──────── Reading text ────────

An extent reference may include an extent identifier, a minimum key, a maximum key, an original tenant identifier, a new tenant identifier, and a filter. An extent reference may include an extent identifier (ExtentId), which may be the physical extent to which this points. A minimum key of an extent reference may be minimum key value that the extent reference can access. The minimum key may be the minimum key in the extent. The maximum key of an extent reference may be the maximum key value that the extent reference can access. The filter may be the maximum value of a commit timestamp that indicates when the record came into existence that the extent reference can ‘see’ in this extent.

An extent reference may be used as a logical reference to a physical extent that is stored in physical storage (e.g., a storage device), and the extent references may virtualize access to the immutable storage. For example, as shown in FIG. 9, extent references may be part of a virtualization layer 34, which points to an extent 37 in a physical storage 36. At least a portion of the extent references may be grouped into an extent reference set (e.g., that is part of the virtualization layer 34) that points to a persistence associated with a database instance of the database system (e.g., an extent 37 in the physical storage 36 as shown in FIG. 3). Each extent reference of the extent reference set may include a minimum key and a maximum key to set a boundary range for the tenant data that is to be scanned in a scan operation.

Certain types of applications (e.g., one or more applications that may be stored and/or executed from applications 1210) may need to create database tables with multi-column keys. Some examples of such applications are multi-tenant data management applications that have tables with two columns for primary keys, one column for a tenant identifier and one column for a row identifier. Metadata based platforms that provide a mechanism to customize objects or create new objects have two columns for primary keys, one column for an object type identifier and one column for an object identifier.

During the typical operations of these applications, all but one of the columns have constant values. In general, the set of columns that have constant values is the tenant identifier. For example, in a multi-tenant application, all operations will happen in the context of a tenant, and will have a tenant identifier predicate. In metadata based platforms, all operations will happen in the context of an object type, and will have an object type identifier predicate. In this example, the object type identifier is the tenant identifier.

──────── Dataset entries ────────

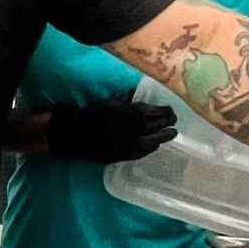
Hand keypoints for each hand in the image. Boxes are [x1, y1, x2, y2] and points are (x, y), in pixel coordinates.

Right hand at [48, 90, 176, 163]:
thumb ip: (125, 98)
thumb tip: (138, 92)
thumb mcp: (108, 101)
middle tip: (174, 122)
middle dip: (168, 124)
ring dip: (163, 137)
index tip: (171, 110)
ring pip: (153, 141)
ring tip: (171, 134)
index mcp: (130, 114)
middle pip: (157, 127)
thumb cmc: (90, 114)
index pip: (156, 113)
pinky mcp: (124, 155)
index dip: (166, 112)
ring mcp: (130, 145)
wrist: (74, 134)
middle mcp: (134, 131)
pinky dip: (151, 147)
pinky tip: (155, 145)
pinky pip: (143, 152)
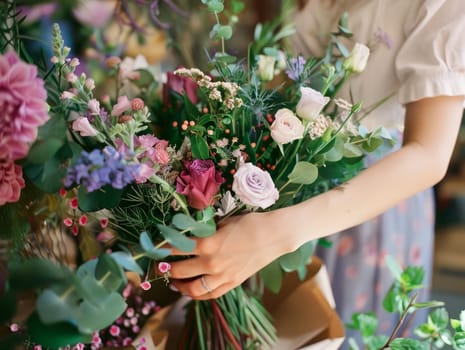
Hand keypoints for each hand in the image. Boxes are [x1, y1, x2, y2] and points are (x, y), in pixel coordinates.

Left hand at [168, 210, 294, 299]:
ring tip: (172, 282)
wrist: (275, 235)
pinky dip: (197, 294)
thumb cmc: (250, 223)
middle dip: (166, 268)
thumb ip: (205, 231)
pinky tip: (191, 290)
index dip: (163, 248)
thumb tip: (189, 233)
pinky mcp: (232, 283)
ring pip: (192, 289)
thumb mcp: (223, 221)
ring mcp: (222, 276)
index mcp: (208, 243)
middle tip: (159, 265)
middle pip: (180, 270)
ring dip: (179, 286)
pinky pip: (210, 294)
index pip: (176, 248)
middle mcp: (212, 263)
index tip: (156, 247)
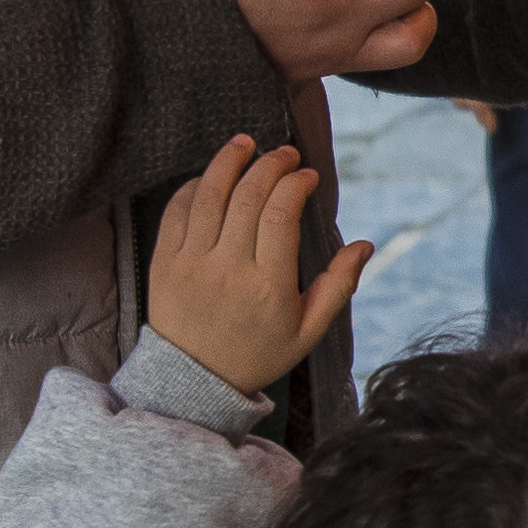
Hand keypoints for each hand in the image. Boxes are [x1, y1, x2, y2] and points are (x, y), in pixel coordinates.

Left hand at [144, 135, 369, 400]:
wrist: (193, 384)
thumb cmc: (257, 354)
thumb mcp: (307, 332)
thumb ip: (338, 287)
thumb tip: (363, 245)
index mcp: (267, 287)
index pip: (282, 215)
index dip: (296, 184)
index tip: (307, 177)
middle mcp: (227, 270)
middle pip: (249, 197)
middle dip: (271, 165)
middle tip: (286, 154)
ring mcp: (191, 264)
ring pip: (210, 195)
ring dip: (229, 161)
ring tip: (246, 144)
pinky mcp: (164, 263)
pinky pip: (177, 211)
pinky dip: (195, 186)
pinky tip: (211, 176)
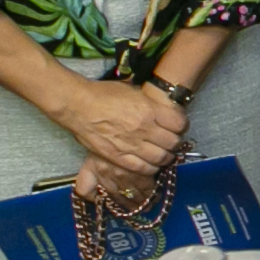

────────

Problem description ▸
Restate the part of the extent reference passage that opens with the words containing "Certain types of" and closes with "an object identifier.", changing "primary keys" to "composite keys".

Result of the task ▸
Certain types of applications (e.g., one or more applications that may be stored and/or executed from applications 1210) may need to create database tables with multi-column keys. Some examples of such applications are multi-tenant data management applications that have tables with two columns for composite keys, one column for a tenant identifier and one column for a row identifier. Metadata based platforms that provide a mechanism to customize objects or create new objects have two columns for composite keys, one column for an object type identifier and one column for an object identifier.